## Job
Read the data and repeat it in full, exactly.

## Dataset entries
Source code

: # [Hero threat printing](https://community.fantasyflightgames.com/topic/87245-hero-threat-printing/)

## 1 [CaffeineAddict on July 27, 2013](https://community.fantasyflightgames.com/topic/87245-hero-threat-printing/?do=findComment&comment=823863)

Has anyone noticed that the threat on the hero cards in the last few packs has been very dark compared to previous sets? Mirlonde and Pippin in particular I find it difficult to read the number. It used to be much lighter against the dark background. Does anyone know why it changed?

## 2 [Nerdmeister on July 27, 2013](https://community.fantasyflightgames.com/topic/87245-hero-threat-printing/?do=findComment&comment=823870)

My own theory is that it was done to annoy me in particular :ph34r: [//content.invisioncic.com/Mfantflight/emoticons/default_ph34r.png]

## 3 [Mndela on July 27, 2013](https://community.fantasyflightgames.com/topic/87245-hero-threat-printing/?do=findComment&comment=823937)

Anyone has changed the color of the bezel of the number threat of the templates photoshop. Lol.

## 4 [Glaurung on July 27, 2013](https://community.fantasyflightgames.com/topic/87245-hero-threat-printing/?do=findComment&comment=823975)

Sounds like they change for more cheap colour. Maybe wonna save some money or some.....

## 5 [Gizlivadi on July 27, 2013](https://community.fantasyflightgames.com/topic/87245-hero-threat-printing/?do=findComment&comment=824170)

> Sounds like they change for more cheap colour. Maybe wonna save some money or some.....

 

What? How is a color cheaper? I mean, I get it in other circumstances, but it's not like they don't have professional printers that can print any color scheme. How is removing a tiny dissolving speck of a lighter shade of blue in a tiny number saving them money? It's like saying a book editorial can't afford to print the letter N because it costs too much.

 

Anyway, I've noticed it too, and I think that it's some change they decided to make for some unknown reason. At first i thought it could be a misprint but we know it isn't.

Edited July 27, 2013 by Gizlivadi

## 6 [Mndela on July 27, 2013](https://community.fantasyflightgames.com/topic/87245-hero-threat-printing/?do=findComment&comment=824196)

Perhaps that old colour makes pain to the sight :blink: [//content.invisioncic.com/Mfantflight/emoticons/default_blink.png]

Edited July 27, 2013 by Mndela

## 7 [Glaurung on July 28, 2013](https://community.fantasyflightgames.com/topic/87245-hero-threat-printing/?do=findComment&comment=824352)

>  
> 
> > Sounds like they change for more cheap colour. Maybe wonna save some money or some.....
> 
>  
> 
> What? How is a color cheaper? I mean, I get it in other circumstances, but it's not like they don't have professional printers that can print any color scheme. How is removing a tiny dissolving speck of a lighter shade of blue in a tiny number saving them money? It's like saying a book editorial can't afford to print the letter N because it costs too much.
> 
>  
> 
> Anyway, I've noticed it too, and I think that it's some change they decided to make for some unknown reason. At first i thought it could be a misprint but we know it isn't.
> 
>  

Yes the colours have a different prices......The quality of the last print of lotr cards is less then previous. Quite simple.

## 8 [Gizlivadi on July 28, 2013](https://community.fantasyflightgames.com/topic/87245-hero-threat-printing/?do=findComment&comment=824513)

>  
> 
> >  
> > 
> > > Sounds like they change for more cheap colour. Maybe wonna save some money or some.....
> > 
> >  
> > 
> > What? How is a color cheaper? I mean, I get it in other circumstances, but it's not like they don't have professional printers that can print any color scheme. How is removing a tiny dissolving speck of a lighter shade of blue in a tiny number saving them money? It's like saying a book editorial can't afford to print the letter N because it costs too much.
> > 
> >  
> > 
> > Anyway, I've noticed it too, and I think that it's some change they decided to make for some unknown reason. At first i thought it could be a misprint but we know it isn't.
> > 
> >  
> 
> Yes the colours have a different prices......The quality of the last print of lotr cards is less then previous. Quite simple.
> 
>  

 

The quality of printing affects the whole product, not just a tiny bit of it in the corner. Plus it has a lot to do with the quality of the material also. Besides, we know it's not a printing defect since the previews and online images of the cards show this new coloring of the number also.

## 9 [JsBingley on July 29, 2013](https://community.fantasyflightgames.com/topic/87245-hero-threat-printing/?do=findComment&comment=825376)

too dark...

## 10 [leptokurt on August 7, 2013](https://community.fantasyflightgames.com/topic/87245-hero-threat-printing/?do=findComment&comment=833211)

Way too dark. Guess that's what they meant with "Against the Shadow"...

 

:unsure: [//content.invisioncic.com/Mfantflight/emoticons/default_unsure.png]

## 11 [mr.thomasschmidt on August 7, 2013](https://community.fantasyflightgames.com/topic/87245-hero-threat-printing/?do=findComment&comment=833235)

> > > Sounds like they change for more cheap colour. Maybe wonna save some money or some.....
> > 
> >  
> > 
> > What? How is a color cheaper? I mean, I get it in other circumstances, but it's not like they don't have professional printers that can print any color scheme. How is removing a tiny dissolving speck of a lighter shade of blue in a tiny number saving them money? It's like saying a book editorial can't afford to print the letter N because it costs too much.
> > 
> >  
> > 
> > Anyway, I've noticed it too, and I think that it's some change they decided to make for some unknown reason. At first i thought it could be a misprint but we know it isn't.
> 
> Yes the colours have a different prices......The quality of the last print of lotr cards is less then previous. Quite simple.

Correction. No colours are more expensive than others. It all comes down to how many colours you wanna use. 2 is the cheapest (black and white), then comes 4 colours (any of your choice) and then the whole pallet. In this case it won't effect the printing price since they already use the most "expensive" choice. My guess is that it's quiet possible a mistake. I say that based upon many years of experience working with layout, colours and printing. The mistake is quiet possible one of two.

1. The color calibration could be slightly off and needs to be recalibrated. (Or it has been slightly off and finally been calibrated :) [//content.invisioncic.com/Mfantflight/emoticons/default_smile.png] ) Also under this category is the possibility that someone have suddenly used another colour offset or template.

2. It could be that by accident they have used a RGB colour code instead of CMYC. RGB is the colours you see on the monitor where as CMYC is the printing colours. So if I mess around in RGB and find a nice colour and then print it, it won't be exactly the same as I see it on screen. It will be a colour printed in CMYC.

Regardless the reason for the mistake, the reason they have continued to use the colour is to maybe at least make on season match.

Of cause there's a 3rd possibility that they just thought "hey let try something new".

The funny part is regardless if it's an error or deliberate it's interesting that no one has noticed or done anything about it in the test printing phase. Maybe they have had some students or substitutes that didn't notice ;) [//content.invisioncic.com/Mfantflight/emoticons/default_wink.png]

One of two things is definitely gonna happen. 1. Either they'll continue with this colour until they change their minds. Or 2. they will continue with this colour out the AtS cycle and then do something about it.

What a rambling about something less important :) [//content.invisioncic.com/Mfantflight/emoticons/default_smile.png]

## Answer to the exercise
Source code

: # [Hero threat printing](https://community.fantasyflightgames.com/topic/87245-hero-threat-printing/)

## 1 [CaffeineAddict on July 27, 2013](https://community.fantasyflightgames.com/topic/87245-hero-threat-printing/?do=findComment&comment=823863)

Has anyone noticed that the threat on the hero cards in the last few packs has been very dark compared to previous sets? Mirlonde and Pippin in particular I find it difficult to read the number. It used to be much lighter against the dark background. Does anyone know why it changed?

## 2 [Nerdmeister on July 27, 2013](https://community.fantasyflightgames.com/topic/87245-hero-threat-printing/?do=findComment&comment=823870)

My own theory is that it was done to annoy me in particular :ph34r: [//content.invisioncic.com/Mfantflight/emoticons/default_ph34r.png]

## 3 [Mndela on July 27, 2013](https://community.fantasyflightgames.com/topic/87245-hero-threat-printing/?do=findComment&comment=823937)

Anyone has changed the color of the bezel of the number threat of the templates photoshop. Lol.

## 4 [Glaurung on July 27, 2013](https://community.fantasyflightgames.com/topic/87245-hero-threat-printing/?do=findComment&comment=823975)

Sounds like they change for more cheap colour. Maybe wonna save some money or some.....

## 5 [Gizlivadi on July 27, 2013](https://community.fantasyflightgames.com/topic/87245-hero-threat-printing/?do=findComment&comment=824170)

> Sounds like they change for more cheap colour. Maybe wonna save some money or some.....

 

What? How is a color cheaper? I mean, I get it in other circumstances, but it's not like they don't have professional printers that can print any color scheme. How is removing a tiny dissolving speck of a lighter shade of blue in a tiny number saving them money? It's like saying a book editorial can't afford to print the letter N because it costs too much.

 

Anyway, I've noticed it too, and I think that it's some change they decided to make for some unknown reason. At first i thought it could be a misprint but we know it isn't.

Edited July 27, 2013 by Gizlivadi

## 6 [Mndela on July 27, 2013](https://community.fantasyflightgames.com/topic/87245-hero-threat-printing/?do=findComment&comment=824196)

Perhaps that old colour makes pain to the sight :blink: [//content.invisioncic.com/Mfantflight/emoticons/default_blink.png]

Edited July 27, 2013 by Mndela

## 7 [Glaurung on July 28, 2013](https://community.fantasyflightgames.com/topic/87245-hero-threat-printing/?do=findComment&comment=824352)

>  
> 
> > Sounds like they change for more cheap colour. Maybe wonna save some money or some.....
> 
>  
> 
> What? How is a color cheaper? I mean, I get it in other circumstances, but it's not like they don't have professional printers that can print any color scheme. How is removing a tiny dissolving speck of a lighter shade of blue in a tiny number saving them money? It's like saying a book editorial can't afford to print the letter N because it costs too much.
> 
>  
> 
> Anyway, I've noticed it too, and I think that it's some change they decided to make for some unknown reason. At first i thought it could be a misprint but we know it isn't.
> 
>  

Yes the colours have a different prices......The quality of the last print of lotr cards is less then previous. Quite simple.

## 8 [Gizlivadi on July 28, 2013](https://community.fantasyflightgames.com/topic/87245-hero-threat-printing/?do=findComment&comment=824513)

>  
> 
> >  
> > 
> > > Sounds like they change for more cheap colour. Maybe wonna save some money or some.....
> > 
> >  
> > 
> > What? How is a color cheaper? I mean, I get it in other circumstances, but it's not like they don't have professional printers that can print any color scheme. How is removing a tiny dissolving speck of a lighter shade of blue in a tiny number saving them money? It's like saying a book editorial can't afford to print the letter N because it costs too much.
> > 
> >  
> > 
> > Anyway, I've noticed it too, and I think that it's some change they decided to make for some unknown reason. At first i thought it could be a misprint but we know it isn't.
> > 
> >  
> 
> Yes the colours have a different prices......The quality of the last print of lotr cards is less then previous. Quite simple.
> 
>  

 

The quality of printing affects the whole product, not just a tiny bit of it in the corner. Plus it has a lot to do with the quality of the material also. Besides, we know it's not a printing defect since the previews and online images of the cards show this new coloring of the number also.

## 9 [JsBingley on July 29, 2013](https://community.fantasyflightgames.com/topic/87245-hero-threat-printing/?do=findComment&comment=825376)

too dark...

## 10 [leptokurt on August 7, 2013](https://community.fantasyflightgames.com/topic/87245-hero-threat-printing/?do=findComment&comment=833211)

Way too dark. Guess that's what they meant with "Against the Shadow"...

 

:unsure: [//content.invisioncic.com/Mfantflight/emoticons/default_unsure.png]

## 11 [mr.thomasschmidt on August 7, 2013](https://community.fantasyflightgames.com/topic/87245-hero-threat-printing/?do=findComment&comment=833235)

> > > Sounds like they change for more cheap colour. Maybe wonna save some money or some.....
> > 
> >  
> > 
> > What? How is a color cheaper? I mean, I get it in other circumstances, but it's not like they don't have professional printers that can print any color scheme. How is removing a tiny dissolving speck of a lighter shade of blue in a tiny number saving them money? It's like saying a book editorial can't afford to print the letter N because it costs too much.
> > 
> >  
> > 
> > Anyway, I've noticed it too, and I think that it's some change they decided to make for some unknown reason. At first i thought it could be a misprint but we know it isn't.
> 
> Yes the colours have a different prices......The quality of the last print of lotr cards is less then previous. Quite simple.

Correction. No colours are more expensive than others. It all comes down to how many colours you wanna use. 2 is the cheapest (black and white), then comes 4 colours (any of your choice) and then the whole pallet. In this case it won't effect the printing price since they already use the most "expensive" choice. My guess is that it's quiet possible a mistake. I say that based upon many years of experience working with layout, colours and printing. The mistake is quiet possible one of two.

1. The color calibration could be slightly off and needs to be recalibrated. (Or it has been slightly off and finally been calibrated :) [//content.invisioncic.com/Mfantflight/emoticons/default_smile.png] ) Also under this category is the possibility that someone have suddenly used another colour offset or template.

2. It could be that by accident they have used a RGB colour code instead of CMYC. RGB is the colours you see on the monitor where as CMYC is the printing colours. So if I mess around in RGB and find a nice colour and then print it, it won't be exactly the same as I see it on screen. It will be a colour printed in CMYC.

Regardless the reason for the mistake, the reason they have continued to use the colour is to maybe at least make on season match.

Of cause there's a 3rd possibility that they just thought "hey let try something new".

The funny part is regardless if it's an error or deliberate it's interesting that no one has noticed or done anything about it in the test printing phase. Maybe they have had some students or substitutes that didn't notice ;) [//content.invisioncic.com/Mfantflight/emoticons/default_wink.png]

One of two things is definitely gonna happen. 1. Either they'll continue with this colour until they change their minds. Or 2. they will continue with this colour out the AtS cycle and then do something about it.

What a rambling about something less important :) [//content.invisioncic.com/Mfantflight/emoticons/default_smile.png]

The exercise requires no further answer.